(Stored data entries)
★ ★ ★ ★ ★

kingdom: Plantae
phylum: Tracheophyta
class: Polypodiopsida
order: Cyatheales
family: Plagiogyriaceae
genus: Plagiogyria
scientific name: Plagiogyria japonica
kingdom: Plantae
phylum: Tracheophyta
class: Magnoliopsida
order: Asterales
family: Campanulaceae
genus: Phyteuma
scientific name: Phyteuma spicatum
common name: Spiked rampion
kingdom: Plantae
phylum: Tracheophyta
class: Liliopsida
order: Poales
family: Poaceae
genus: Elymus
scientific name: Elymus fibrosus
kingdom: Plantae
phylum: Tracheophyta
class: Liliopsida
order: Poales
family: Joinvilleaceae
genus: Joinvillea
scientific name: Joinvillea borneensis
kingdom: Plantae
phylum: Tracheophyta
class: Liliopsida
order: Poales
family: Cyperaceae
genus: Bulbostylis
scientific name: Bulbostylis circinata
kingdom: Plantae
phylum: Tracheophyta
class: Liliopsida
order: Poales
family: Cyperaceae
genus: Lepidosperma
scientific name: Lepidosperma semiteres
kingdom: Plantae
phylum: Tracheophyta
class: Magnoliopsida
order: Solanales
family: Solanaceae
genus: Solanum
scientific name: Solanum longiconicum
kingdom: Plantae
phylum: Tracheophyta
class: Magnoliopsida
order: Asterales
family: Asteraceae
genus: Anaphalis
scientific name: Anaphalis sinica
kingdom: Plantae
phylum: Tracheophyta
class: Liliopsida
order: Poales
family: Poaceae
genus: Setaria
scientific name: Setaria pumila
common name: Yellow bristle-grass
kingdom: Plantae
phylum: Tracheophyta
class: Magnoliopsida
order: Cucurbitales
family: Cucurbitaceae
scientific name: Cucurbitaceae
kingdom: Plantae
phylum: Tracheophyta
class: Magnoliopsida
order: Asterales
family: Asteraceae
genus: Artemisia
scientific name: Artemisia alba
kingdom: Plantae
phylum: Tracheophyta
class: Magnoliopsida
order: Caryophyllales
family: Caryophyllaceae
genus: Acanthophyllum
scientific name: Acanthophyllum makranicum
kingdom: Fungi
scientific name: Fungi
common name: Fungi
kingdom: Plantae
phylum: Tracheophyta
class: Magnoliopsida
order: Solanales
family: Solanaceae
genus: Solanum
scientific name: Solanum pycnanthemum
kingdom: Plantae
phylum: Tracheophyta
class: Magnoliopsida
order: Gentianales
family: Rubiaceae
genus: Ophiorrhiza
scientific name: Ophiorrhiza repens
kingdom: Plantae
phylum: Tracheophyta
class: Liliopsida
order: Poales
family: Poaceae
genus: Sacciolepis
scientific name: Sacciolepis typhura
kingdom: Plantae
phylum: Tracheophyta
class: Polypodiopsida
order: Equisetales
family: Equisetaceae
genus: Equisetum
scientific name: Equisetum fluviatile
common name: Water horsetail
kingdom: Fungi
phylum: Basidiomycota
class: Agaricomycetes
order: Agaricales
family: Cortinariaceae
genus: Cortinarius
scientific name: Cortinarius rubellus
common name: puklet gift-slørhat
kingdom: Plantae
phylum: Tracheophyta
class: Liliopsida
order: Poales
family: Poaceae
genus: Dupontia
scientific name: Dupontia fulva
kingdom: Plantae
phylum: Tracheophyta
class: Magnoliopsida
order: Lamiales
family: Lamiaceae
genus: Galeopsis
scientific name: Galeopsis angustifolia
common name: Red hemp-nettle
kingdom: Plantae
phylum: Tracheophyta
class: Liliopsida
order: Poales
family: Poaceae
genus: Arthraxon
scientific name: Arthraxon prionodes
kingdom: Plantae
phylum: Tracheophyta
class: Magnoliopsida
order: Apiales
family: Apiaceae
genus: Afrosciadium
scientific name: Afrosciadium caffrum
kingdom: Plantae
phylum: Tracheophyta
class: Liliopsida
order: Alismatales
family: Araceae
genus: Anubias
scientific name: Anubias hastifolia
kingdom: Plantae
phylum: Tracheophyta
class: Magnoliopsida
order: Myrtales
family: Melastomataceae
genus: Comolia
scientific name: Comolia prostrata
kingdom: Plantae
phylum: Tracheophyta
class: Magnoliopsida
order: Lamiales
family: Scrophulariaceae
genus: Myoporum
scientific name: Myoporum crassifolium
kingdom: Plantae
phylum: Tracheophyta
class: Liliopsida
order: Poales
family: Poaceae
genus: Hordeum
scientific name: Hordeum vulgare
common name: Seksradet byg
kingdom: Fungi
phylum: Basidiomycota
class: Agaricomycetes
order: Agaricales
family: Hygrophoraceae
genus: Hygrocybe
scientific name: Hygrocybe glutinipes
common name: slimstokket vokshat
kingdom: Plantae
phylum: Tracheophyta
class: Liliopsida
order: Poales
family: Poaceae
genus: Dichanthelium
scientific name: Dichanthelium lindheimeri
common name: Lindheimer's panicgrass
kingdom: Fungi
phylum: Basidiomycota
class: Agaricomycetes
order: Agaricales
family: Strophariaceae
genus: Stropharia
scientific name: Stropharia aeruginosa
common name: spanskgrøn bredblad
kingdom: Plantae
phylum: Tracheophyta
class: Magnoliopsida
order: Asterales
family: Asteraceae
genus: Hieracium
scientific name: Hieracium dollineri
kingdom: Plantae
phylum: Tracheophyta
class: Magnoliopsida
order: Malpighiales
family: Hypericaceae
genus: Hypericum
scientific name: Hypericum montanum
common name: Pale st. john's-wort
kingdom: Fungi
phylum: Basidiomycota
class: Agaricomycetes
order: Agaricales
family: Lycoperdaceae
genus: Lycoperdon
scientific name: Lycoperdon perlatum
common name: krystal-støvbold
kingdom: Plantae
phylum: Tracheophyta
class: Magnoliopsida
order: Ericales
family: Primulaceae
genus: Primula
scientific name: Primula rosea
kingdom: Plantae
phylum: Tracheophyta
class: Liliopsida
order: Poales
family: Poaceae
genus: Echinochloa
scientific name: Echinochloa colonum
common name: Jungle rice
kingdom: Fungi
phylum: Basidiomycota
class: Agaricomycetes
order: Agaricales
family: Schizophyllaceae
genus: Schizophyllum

★ ★ ★ ★ ★

[WORK INSTRUCTIONS]
Return the lines of the data above verbatim, starting at the line that contains "scientific name: Primula rosea" and continuing through the final line of the data.

[THE ANSWER]
scientific name: Primula rosea
kingdom: Plantae
phylum: Tracheophyta
class: Liliopsida
order: Poales
family: Poaceae
genus: Echinochloa
scientific name: Echinochloa colonum
common name: Jungle rice
kingdom: Fungi
phylum: Basidiomycota
class: Agaricomycetes
order: Agaricales
family: Schizophyllaceae
genus: Schizophyllum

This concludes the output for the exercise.